**STATED EXERCISE 1**
According to the passage on translation memory storage, why is the data storage format of translation memory software usually quite rigid?

**DOCUMENT SECTION**
++++

However, it is important to remember that even TMX is used as an interchange format, i.e. translation memory software will be able to convert TMX-encoded data into whatever the software uses for storing corpus data. Generally, no translation memory needs to search directly on a TMX data file. Rather, a translation memory will parse the TMX file, extract the data and import it into a database, creating a powerful search index along the way. This dominance of databases over XML parsing is partially due to the performance differences between XML parsers and database retrieval functionality (cf. Nicola and John, 2003).

Databases furthermore supply the software developers with their powerful methods for ensuring data consistency, as they can e.g. define relations between tables and furthermore control the database behaviour with respect to insert, update, or delete operations. Another advantage of databases is their powerful indexing functionality for ensuring fast query response times. Hence, system developers focus on which database engines are best suited for their application rather than whether they should prefer databases over XML, or how to define a DTD.

Furthermore, the data storage format is usually quite rigid as i) new annotation information is rarely needed for the purpose at hand, and ii) data storage changes affect downward compatibility between a current and its preceding software versions, i.e. the usability of the software may be impaired if schema changes occur.

++++

**PROVIDED MATERIAL**
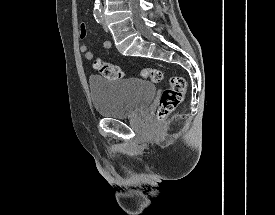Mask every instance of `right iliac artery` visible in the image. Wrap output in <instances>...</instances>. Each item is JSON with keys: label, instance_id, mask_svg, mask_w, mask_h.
Segmentation results:
<instances>
[{"label": "right iliac artery", "instance_id": "82829eb1", "mask_svg": "<svg viewBox=\"0 0 275 215\" xmlns=\"http://www.w3.org/2000/svg\"><path fill=\"white\" fill-rule=\"evenodd\" d=\"M94 18L96 19V21L98 23L102 22V13H101V9L98 7L94 8Z\"/></svg>", "mask_w": 275, "mask_h": 215}]
</instances>
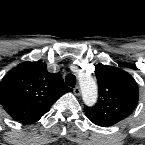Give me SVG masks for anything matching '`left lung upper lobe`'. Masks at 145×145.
<instances>
[{
    "mask_svg": "<svg viewBox=\"0 0 145 145\" xmlns=\"http://www.w3.org/2000/svg\"><path fill=\"white\" fill-rule=\"evenodd\" d=\"M95 74L99 98L95 106H84L85 113L94 124L109 127L132 113L139 99V88L129 73L113 66H97Z\"/></svg>",
    "mask_w": 145,
    "mask_h": 145,
    "instance_id": "obj_1",
    "label": "left lung upper lobe"
}]
</instances>
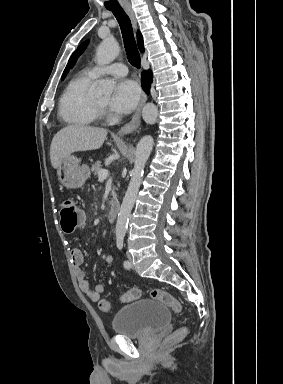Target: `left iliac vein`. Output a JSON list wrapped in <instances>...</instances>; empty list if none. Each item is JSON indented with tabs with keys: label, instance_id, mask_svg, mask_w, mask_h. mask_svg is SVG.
<instances>
[{
	"label": "left iliac vein",
	"instance_id": "left-iliac-vein-1",
	"mask_svg": "<svg viewBox=\"0 0 283 384\" xmlns=\"http://www.w3.org/2000/svg\"><path fill=\"white\" fill-rule=\"evenodd\" d=\"M127 258H128L129 263H130V268H133L132 256L130 253H127Z\"/></svg>",
	"mask_w": 283,
	"mask_h": 384
}]
</instances>
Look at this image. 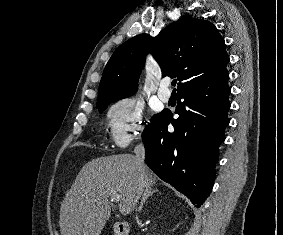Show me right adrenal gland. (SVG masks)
<instances>
[{
    "label": "right adrenal gland",
    "instance_id": "2a0ac1e0",
    "mask_svg": "<svg viewBox=\"0 0 283 235\" xmlns=\"http://www.w3.org/2000/svg\"><path fill=\"white\" fill-rule=\"evenodd\" d=\"M158 192V189H148L144 192V196L141 200V204L138 208L139 211L142 210L144 203L146 202V200L153 195V193Z\"/></svg>",
    "mask_w": 283,
    "mask_h": 235
}]
</instances>
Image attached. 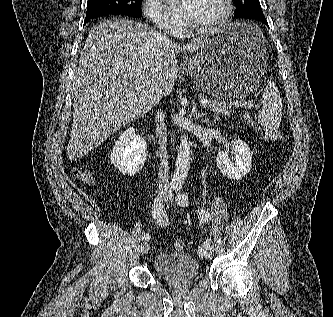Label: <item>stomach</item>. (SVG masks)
<instances>
[{"mask_svg": "<svg viewBox=\"0 0 333 317\" xmlns=\"http://www.w3.org/2000/svg\"><path fill=\"white\" fill-rule=\"evenodd\" d=\"M260 28L234 22L206 36L189 63L196 85L221 100L262 95L269 75H264L266 45Z\"/></svg>", "mask_w": 333, "mask_h": 317, "instance_id": "1", "label": "stomach"}]
</instances>
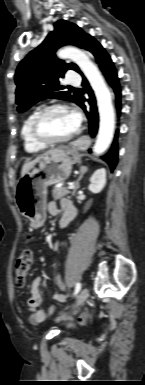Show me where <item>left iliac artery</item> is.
<instances>
[{
    "label": "left iliac artery",
    "instance_id": "left-iliac-artery-1",
    "mask_svg": "<svg viewBox=\"0 0 145 385\" xmlns=\"http://www.w3.org/2000/svg\"><path fill=\"white\" fill-rule=\"evenodd\" d=\"M80 290H81V283L78 282L75 286L74 295L78 294Z\"/></svg>",
    "mask_w": 145,
    "mask_h": 385
}]
</instances>
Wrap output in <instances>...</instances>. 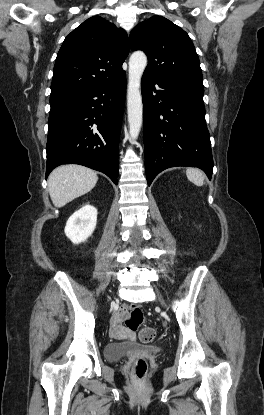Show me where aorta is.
<instances>
[{
    "label": "aorta",
    "instance_id": "obj_1",
    "mask_svg": "<svg viewBox=\"0 0 264 415\" xmlns=\"http://www.w3.org/2000/svg\"><path fill=\"white\" fill-rule=\"evenodd\" d=\"M147 65V57L142 51L134 52L129 59V82L127 88V112L129 135L136 140L142 126L141 77Z\"/></svg>",
    "mask_w": 264,
    "mask_h": 415
}]
</instances>
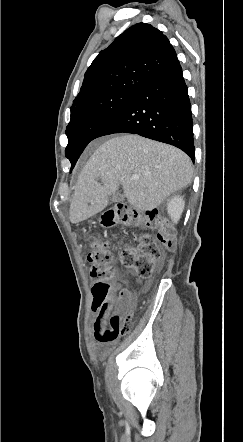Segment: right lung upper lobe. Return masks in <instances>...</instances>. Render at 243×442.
Wrapping results in <instances>:
<instances>
[{"label": "right lung upper lobe", "instance_id": "right-lung-upper-lobe-1", "mask_svg": "<svg viewBox=\"0 0 243 442\" xmlns=\"http://www.w3.org/2000/svg\"><path fill=\"white\" fill-rule=\"evenodd\" d=\"M176 57L161 31L143 22L135 24L94 59L71 109L115 91H135Z\"/></svg>", "mask_w": 243, "mask_h": 442}]
</instances>
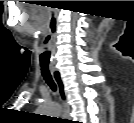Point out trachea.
<instances>
[{
	"mask_svg": "<svg viewBox=\"0 0 134 123\" xmlns=\"http://www.w3.org/2000/svg\"><path fill=\"white\" fill-rule=\"evenodd\" d=\"M48 55H49L48 52H43L40 54V57L42 58V57H46ZM40 66H41V73H42L44 80L46 81V83L50 86V88L53 91H56V84L51 76L48 63H43L41 61Z\"/></svg>",
	"mask_w": 134,
	"mask_h": 123,
	"instance_id": "obj_1",
	"label": "trachea"
}]
</instances>
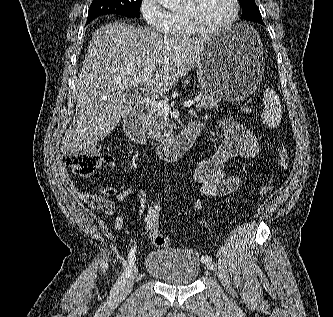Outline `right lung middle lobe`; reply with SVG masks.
Returning <instances> with one entry per match:
<instances>
[{
    "mask_svg": "<svg viewBox=\"0 0 333 317\" xmlns=\"http://www.w3.org/2000/svg\"><path fill=\"white\" fill-rule=\"evenodd\" d=\"M142 0H93L89 7L87 23L104 14H121L139 17Z\"/></svg>",
    "mask_w": 333,
    "mask_h": 317,
    "instance_id": "right-lung-middle-lobe-1",
    "label": "right lung middle lobe"
}]
</instances>
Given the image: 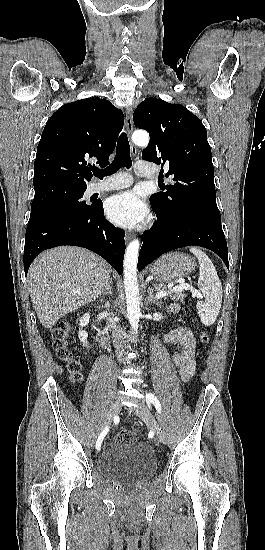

++++

**STATED EXERCISE 2**
Extract the lines of the records exactly, beginning at the line that contains "with SVG masks." and continuing through the end of the records, with both ends included. Leave the pictures out of the answer.

**TASK RESPONSE 1**
It is rigid because new annotation information is rarely needed for the purpose at hand. Changes to data storage also affect downward compatibility between a current software version and its predecessors, so schema changes may impair the software's usability.

**TASK RESPONSE 2**
Outline `right lung middle lobe`; reply with SVG masks.
Returning <instances> with one entry per match:
<instances>
[{
    "mask_svg": "<svg viewBox=\"0 0 333 317\" xmlns=\"http://www.w3.org/2000/svg\"><path fill=\"white\" fill-rule=\"evenodd\" d=\"M142 0H93L89 7L87 23L104 14H121L139 17Z\"/></svg>",
    "mask_w": 333,
    "mask_h": 317,
    "instance_id": "right-lung-middle-lobe-1",
    "label": "right lung middle lobe"
}]
</instances>
Given the image: 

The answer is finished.